“Ask, and it will be given you, search and you will find; knock, and the door will be opened for you.” Matthew 7:7-9
Growing up in North Dallas a few decades ago, I was blessed with a wonderful public school education: art, music, Advanced Placement classes, and a well-stocked science lab were always available. But practicums on how students could identify and ask directly to have their needs met was conspicuously absent.
The unspoken but powerful norms of Texas’ Bible-Belt culture required “good girls” to ignore their own needs, focusing instead on meeting the expectations and needs of others, no matter how unhealthy. “Good boys” were similarly discouraged for asking for help, particularly any emotional support, as having needs demonstrated an unmasculine weakness.
Today, these definitions of a “good girl” or “good boy” strike me as absurd, particularly when considered in light of the New Testament. Jesus asked us to love God with all we are and love our neighbor as ourselves: he never required his followers read minds or be self-sufficient. He explicitly challenged his disciples to ask God for what they needed, for Jesus knew that sharing vulnerabilities with one another humanizes and deepens our connections with one another. For example, the Gospel of John’s powerful conversation about “living water” arises from Jesus asking a Samaritan woman for a cup of water (John 4:7-15). And there is that heart-wrenching scene at Gethsemane where Jesus openly admits his distress to God and seeks strength (Mark 14: 32-36).
Yet, despite my intellectual understanding of mutual care, and Jesus’ numerous examples of how to be a loving neighbor, I still struggle to ask for help. Seeking a shoulder to cry on after hearing of more suffering caused by hurricanes, requesting a personal day off from my boss after a particularly stressful week, or asking someone else in my family to host Thanksgiving dinner remains challenging. That old, corrupted myth of self-sufficiency as “goodness” rears up in times of stress and I must again turn to the Good News.

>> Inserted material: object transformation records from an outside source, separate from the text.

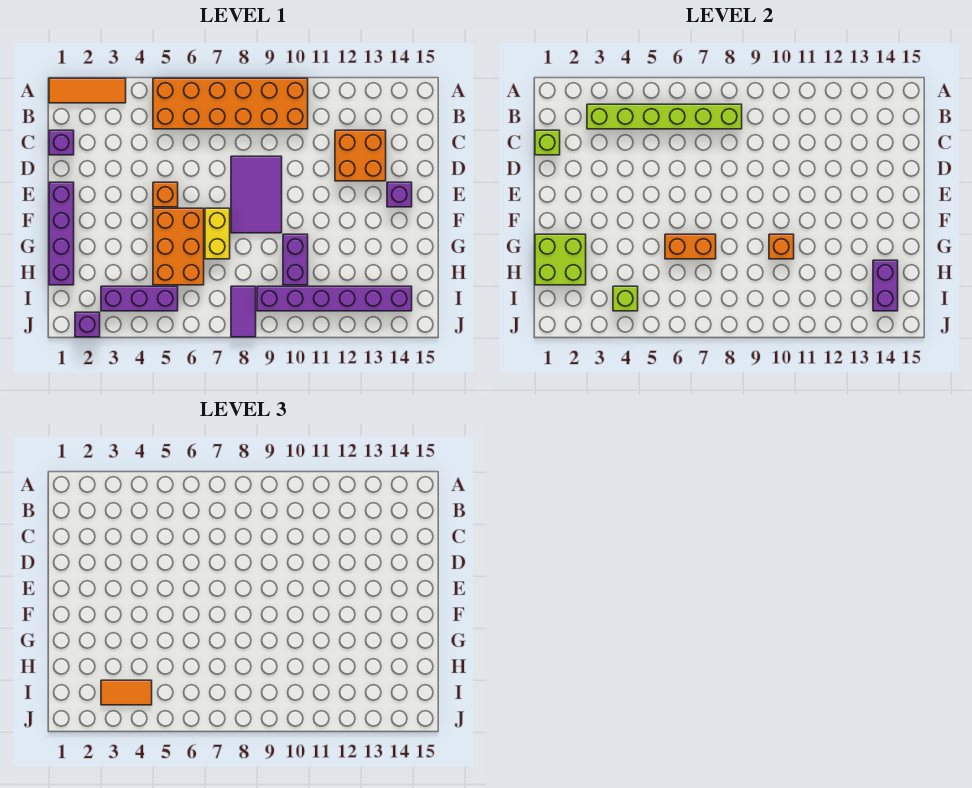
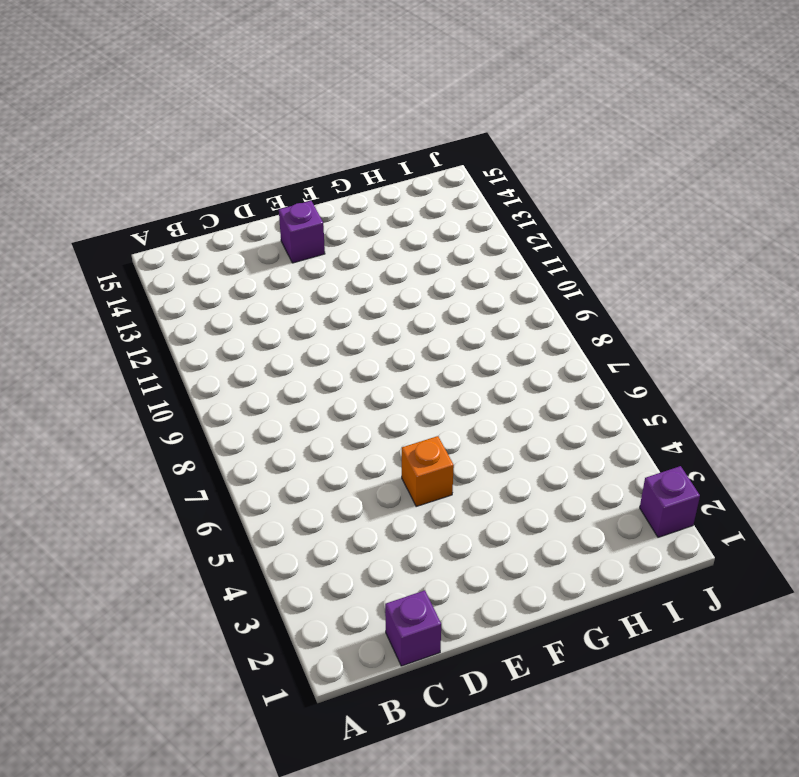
none -> orange tile A1:A3 level 1
none -> orange brick A5:B10 level 1
none -> orange brick C12:D13 level 1

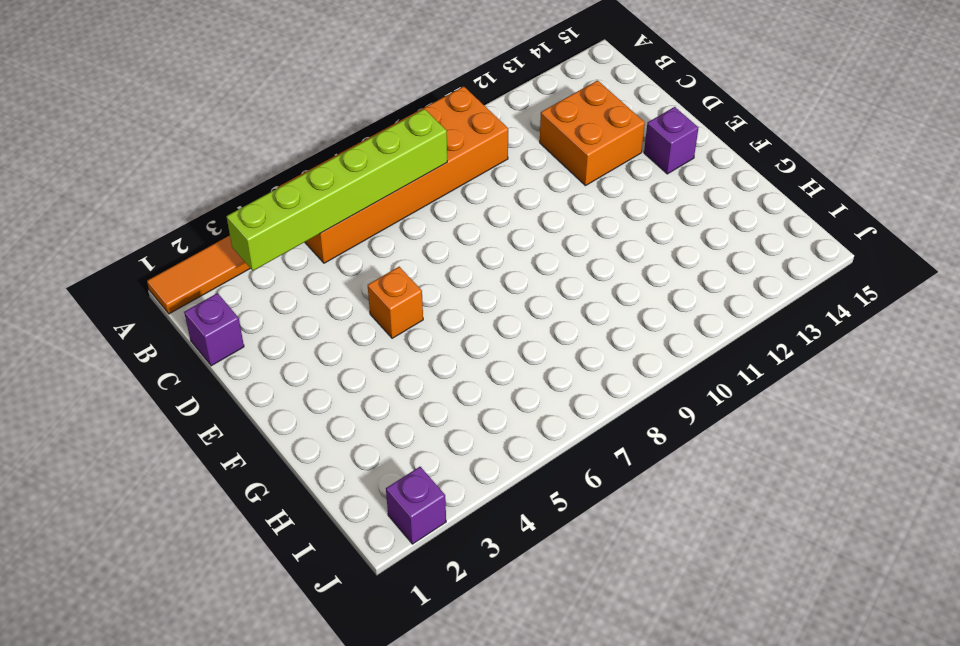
none -> purple tile D8:F9 level 1
none -> purple brick E1:H1 level 1
none -> orange brick F5:H6 level 1

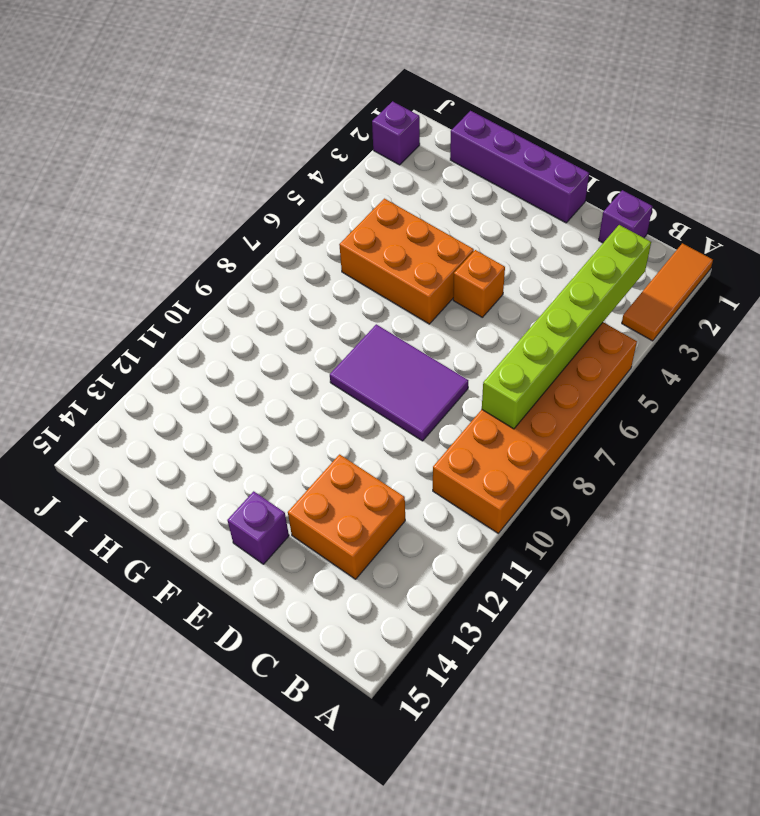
none -> yellow brick F7:G7 level 1
none -> purple brick G10:H10 level 1
none -> purple brick I3:I5 level 1

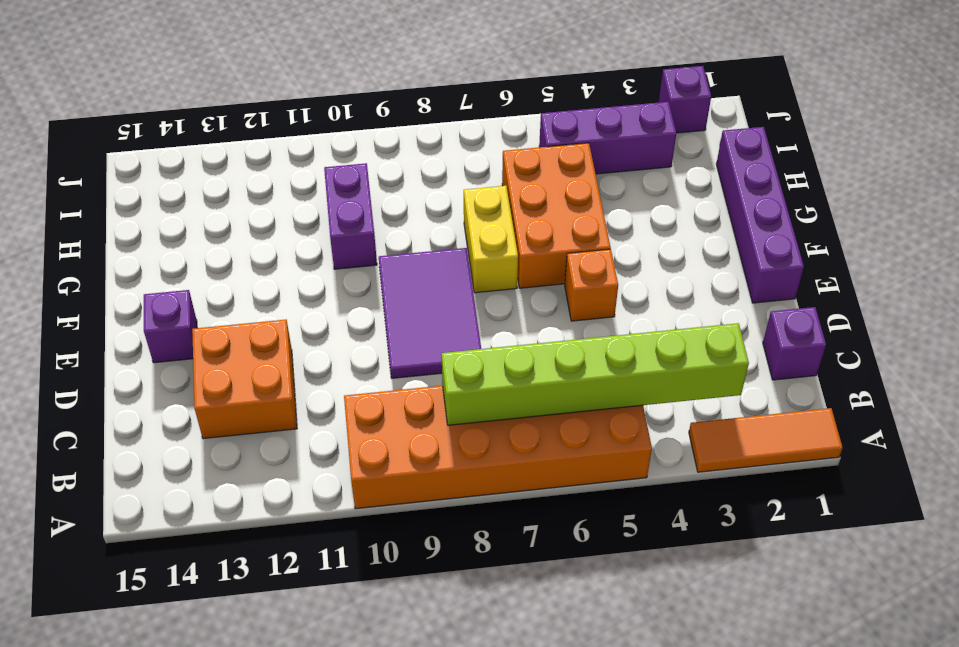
none -> purple tile I8:J8 level 1
none -> purple brick I9:I14 level 1
none -> lime brick C1 level 2

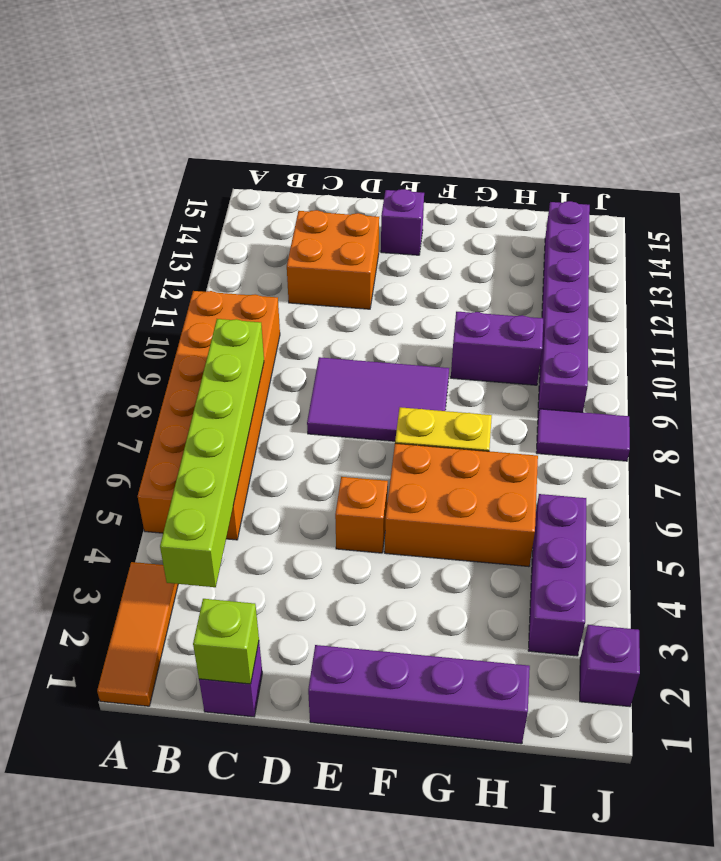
none -> lime brick G1:H2 level 2
none -> orange brick G6:G7 level 2
none -> orange brick G10 level 2

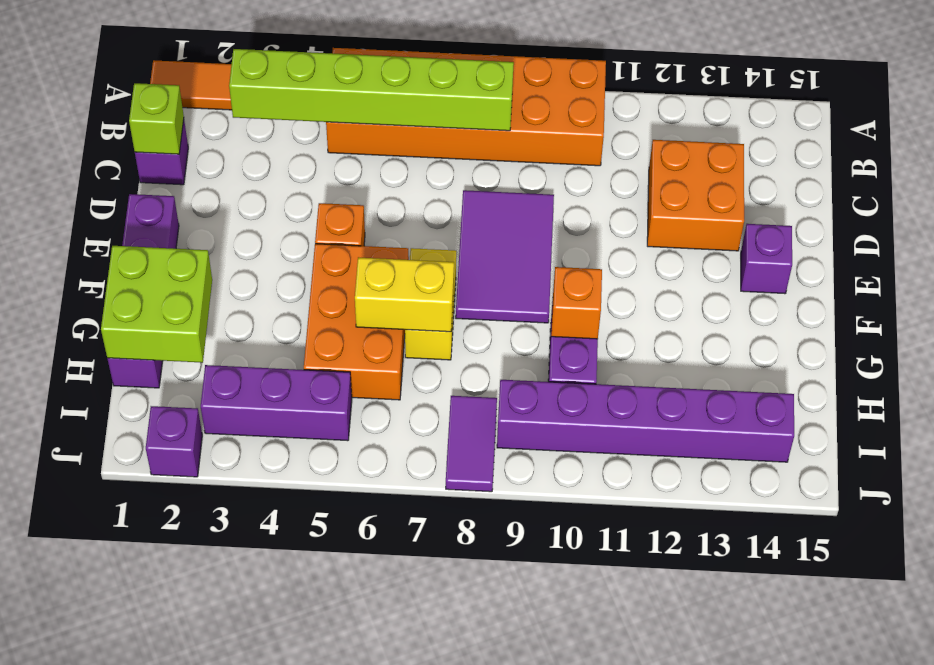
yellow brick G6:G7 level 2 -> orange brick G6:G7 level 2
none -> purple brick H14:I14 level 2
none -> lime brick I4 level 2
none -> orange tile I3:I4 level 3

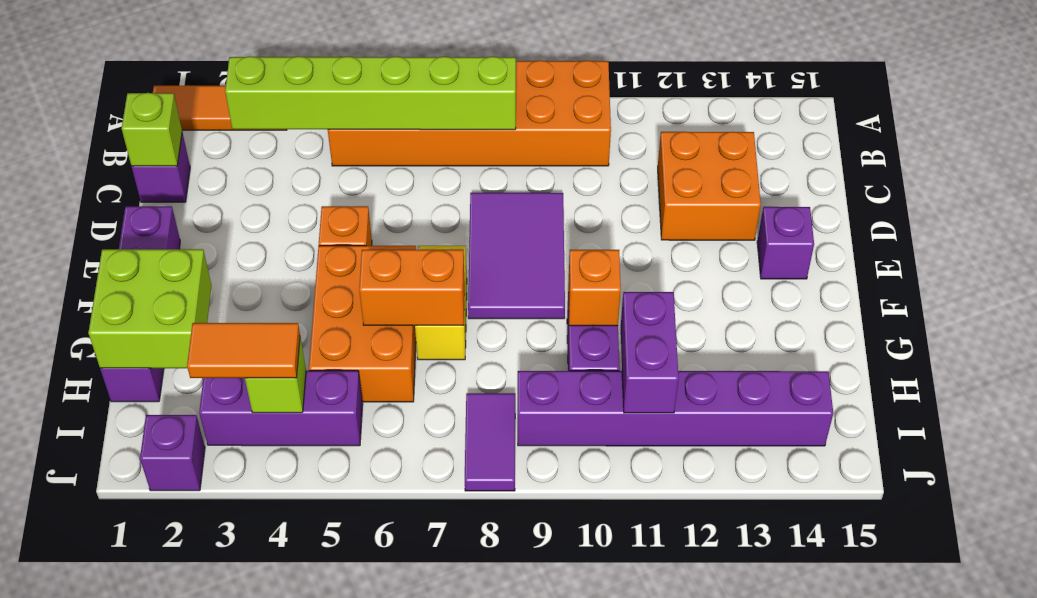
purple brick H11:I11 level 2 -> purple brick H14:I14 level 2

Jesus had no illusions about self-sufficiency: to be human is to be a beloved, interdependent part of Creation, needing succor from God and neighbor to thrive. Let us remind each other of our right to ask for help as we walk through this painful time of political, racial, and meteorological turmoil. To be a true disciple of Jesus is to ask for what we need from others without shame while meeting the needs of others in healthy and loving ways.
Rev. Amy Petré Hill (she/her/hers)
Rev. Amy Petré-Hill is the founder of Mental Health & Inclusion Ministries in Aurora, Colorado, and the JFK Partner's Spiritual Care Fellow at the Univ. of Colorado Medical School. She previously worked as a disability rights attorney and is now the spiritual advisor to the Voices for Veterans Mental Health Council of Eastern Colorado and Mental Health First Aid instructor. She currently serves as the chair of the MHN.